Les paperolles voltigent toujours en tous sens. Mais cette fois, Céleste ne les rattrape plus. Elle est occupée à décrocher l'immense portrait de son maître. Ça sent la fin.
Ex abrupto, ce deuxième volume commence exactement au moment où on a laissé l'histoire dans le premier tome. Céleste concocte toujours le breuvage, noir et épais dans la cafetière qu'elle a ramenée de chez
Marcel Proust. Elle n'a pas perdu la main. Ou l'oreille plutôt, car, dans le sifflement, elle décèle la note exacte qui marque la fin de la préparation. « Monsieur » voulait un breuvage noir comme l'encre. Aujourd'hui, la gouvernante a la tremblotte, quelques gouttes maculent la nappe : « Ça ne m'arrivait jamais, avant... »
Avant, c'est là que se retrouve la dame de compagnie. Seule dans sa chambrette, elle brode inlassablement, en attendant une permission d'Odilon, parti à la guerre. Enfin, il n'est pas sur le front. Il transporte des victuailles. Ça le change de son emploi distingué de chauffeur de maître.
Eh bien oui, Céleste s'est disputée avec le grand homme. Elle en a eu assez d'être l'objet de tous ses caprices. Elle a rendu son tablier. Mais il faut bien avouer que la vie sans lui n'est pas pareille. Les broderies couvrent chaque centimètre carré des murs et gagner quelques sous dans le bistrot de sa belle-soeur ne lui plaît pas. Mais elle a son honneur, quand même. Pourtant, dès que Monsieur, au bout du rouleau, l'appelle, elle accourt : ils ne peuvent se passer l'un de l'autre.
Si Céleste reprend son service, ce n'est pas sans imposer ses conditions : elle monte en grade, elle est augmentée, sa soeur Marie vient l'aider. Elles ne seront pas trop de deux pour satisfaire aux exigences de cet original.
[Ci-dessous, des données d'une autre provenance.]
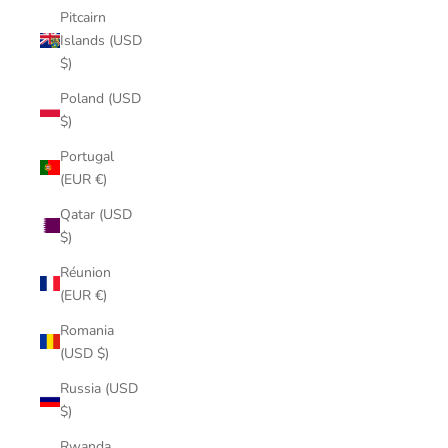
Pitcairn
Islands (USD
$)
Poland (USD
$)
Portugal
(EUR €)
Qatar (USD
$)
Réunion
(EUR €)
Romania
(USD $)
Russia (USD
$)
Rwanda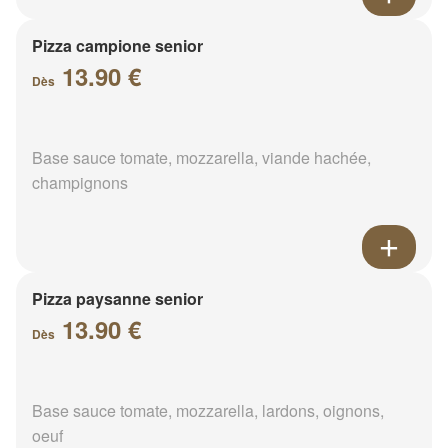
Pizza campione senior
13.90 €
Dès
Base sauce tomate, mozzarella, viande hachée,
champignons
Pizza paysanne senior
13.90 €
Dès
Base sauce tomate, mozzarella, lardons, oignons,
oeuf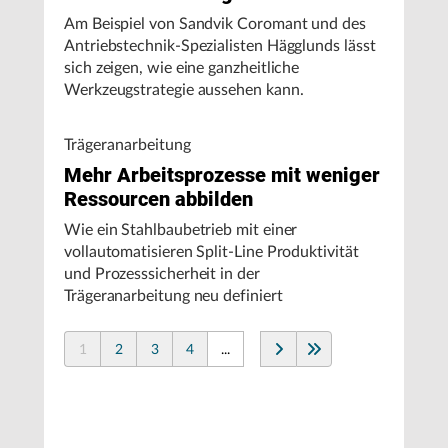
Am Beispiel von Sandvik Coromant und des
Antriebstechnik-Spezialisten Hägglunds lässt
sich zeigen, wie eine ganzheitliche
Werkzeugstrategie aussehen kann.
Trägeranarbeitung
Mehr Arbeitsprozesse mit weniger
Ressourcen abbilden
Wie ein Stahlbaubetrieb mit einer
vollautomatisieren Split-Line Produktivität
und Prozesssicherheit in der
Trägeranarbeitung neu definiert
1
2
3
4
...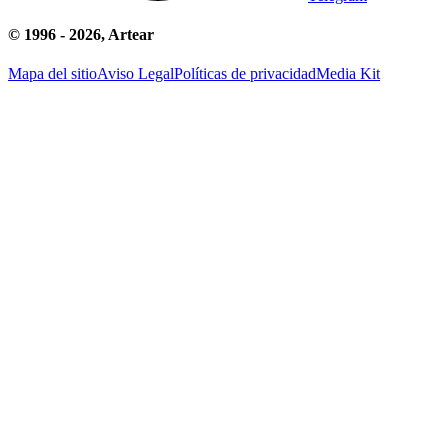
© 1996 -
2026
, Artear
Mapa del sitio
Aviso Legal
Políticas de privacidad
Media Kit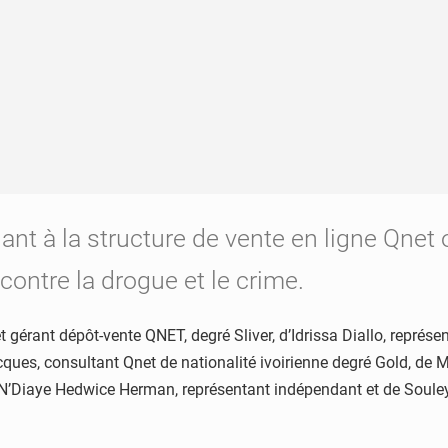
t à la structure de vente en ligne Qnet o
contre la drogue et le crime.
 et gérant dépôt-vente QNET, degré Sliver, d’Idrissa Diallo, re
ques, consultant Qnet de nationalité ivoirienne degré Gold, d
ji N’Diaye Hedwice Herman, représentant indépendant et de Soul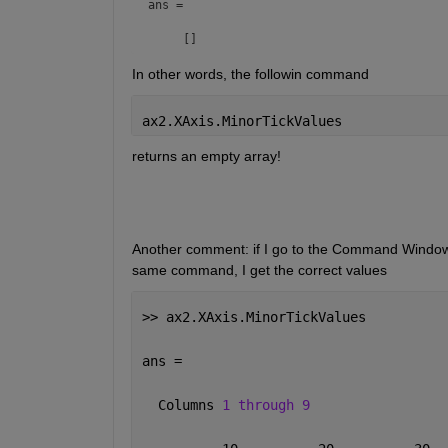
ans =

     []
In other words, the followin command
ax2.XAxis.MinorTickValues
returns an empty array!
Another comment: if I go to the Command Window (w
same command, I get the correct values 
>> ax2.XAxis.MinorTickValues
ans =
  Columns 
1 through 9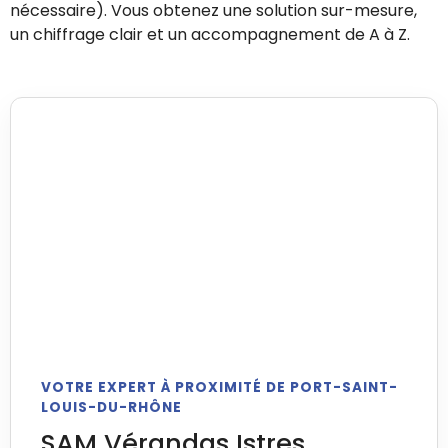
nécessaire). Vous obtenez une solution sur-mesure,
un chiffrage clair et un accompagnement de A à Z.
VOTRE EXPERT À PROXIMITÉ DE PORT-SAINT-
LOUIS-DU-RHÔNE
SAM Vérandas Istres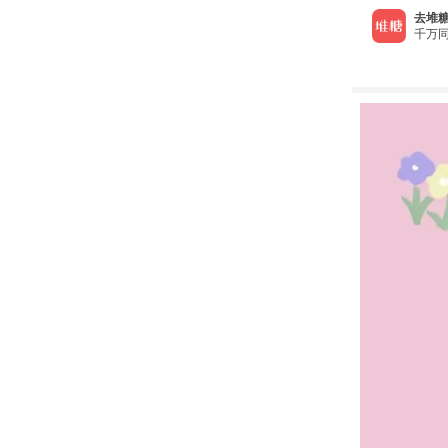
去堆糖
千万同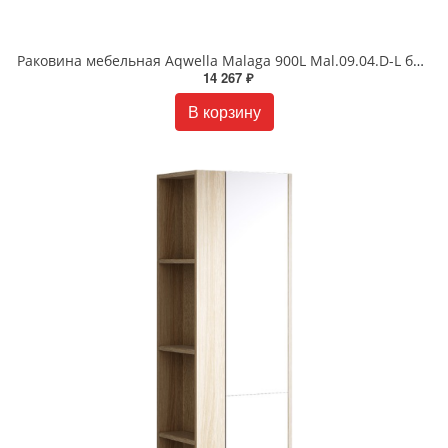
Раковина мебельная Aqwella Malaga 900L Mal.09.04.D-L белая
14 267 ₽
В корзину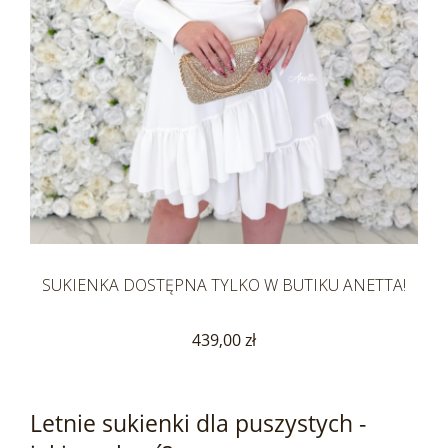
SUKIENKA DOSTĘPNA TYLKO W BUTIKU ANETTA!
439,00 zł
Letnie sukienki dla puszystych -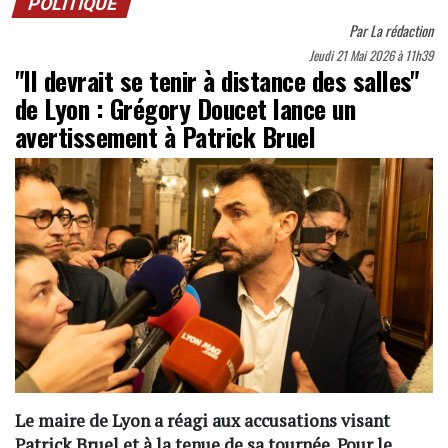
POLITIQUE
Par
La rédaction
Jeudi 21 Mai 2026 à 11h39
"Il devrait se tenir à distance des salles"
de Lyon : Grégory Doucet lance un
avertissement à Patrick Bruel
Le maire de Lyon a réagi aux accusations visant
Patrick Bruel et à la tenue de sa tournée. Pour le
Il va falloir déménager, l'immeuble a été vendu. Céleste est représentée comme un Vishnou doté de trois paires de bras. Une double page la montre, arpentant les immeubles à la recherche du nouveau « nid » de
Marcel Proust : pas ici, le parquet grince, pas là, les fleurs répandent du pollen, et là non plus, des enfants jouent bruyamment. Sur une autre double planche, son ombre gigantesque soulève le toit des maisons, comme Asmodée (le diable boiteux de Lesage). Mais
Chloé Cruchaudet nous emmène aussi au spectacle. Colette supervise l'adaptation de « L'enfant et les sortilèges ». Au musée : comme Bergotte, l'auteur visite l'exposition Vermeer et se laisse happer par la vue de Delft et son petit pan de mur jaune.
Elle revisite la scène de la madeleine avec un clin d'oeil : ici, les soeurs Albaret évoquent leurs souvenirs d'enfance sur l'odeur des pommes de terre à l'ail.
Proust se montre fragile : en train d'étouffer lors d'une crise d'asthme ; insupportable : les soeurs sont à peine couchées après un travail éreintant, qu'il sonne pour savoir s'il doit revêtir le gilet de tweed ou celui de soie ; émouvant : lorsqu'il remonte le temps et redevient un petit garçon.
Pas de surprise, évidemment, on sait comment cela finit. On ne peut pourtant pas s'empêcher d'avoir le coeur serré lorsque les fantômes de ses personnages défilent à son chevet, comme pour
Balzac, qui réclamait désespérément le docteur Bianchon. Et ces pages blanches sur lesquelles ne se détache que le point final.
L'album se termine par quelques photos de l'auteur et de sa fidèle gouvernante. le médaillon où figure le couple de Céleste et Odilon rappelle le moment où, la guerre finie, Odilon veut offrir un portrait à sa femme et prend ses jambes à son cou devant les tarifs de l'artiste.
J'ai adoré ce deuxième épisode qui ne démérite en rien par rapport au premier. Bien que très simples, les dessins rendent parfaitement justice aux personnes qu'on reconnaît très bien. Et une grande originalité gouverne les deux albums, dans les couleurs, le jeu du temps, les évocations de l'oeuvre du « maître » ainsi que le découpage.
Lorsque la jeune antiquaire, sur le point de partir, lance : « Peut-être qu'on écrira un livre sur vous aussi. », Céleste, Marie et Odilon éclatent d'un rire sonore. Ils ont tort.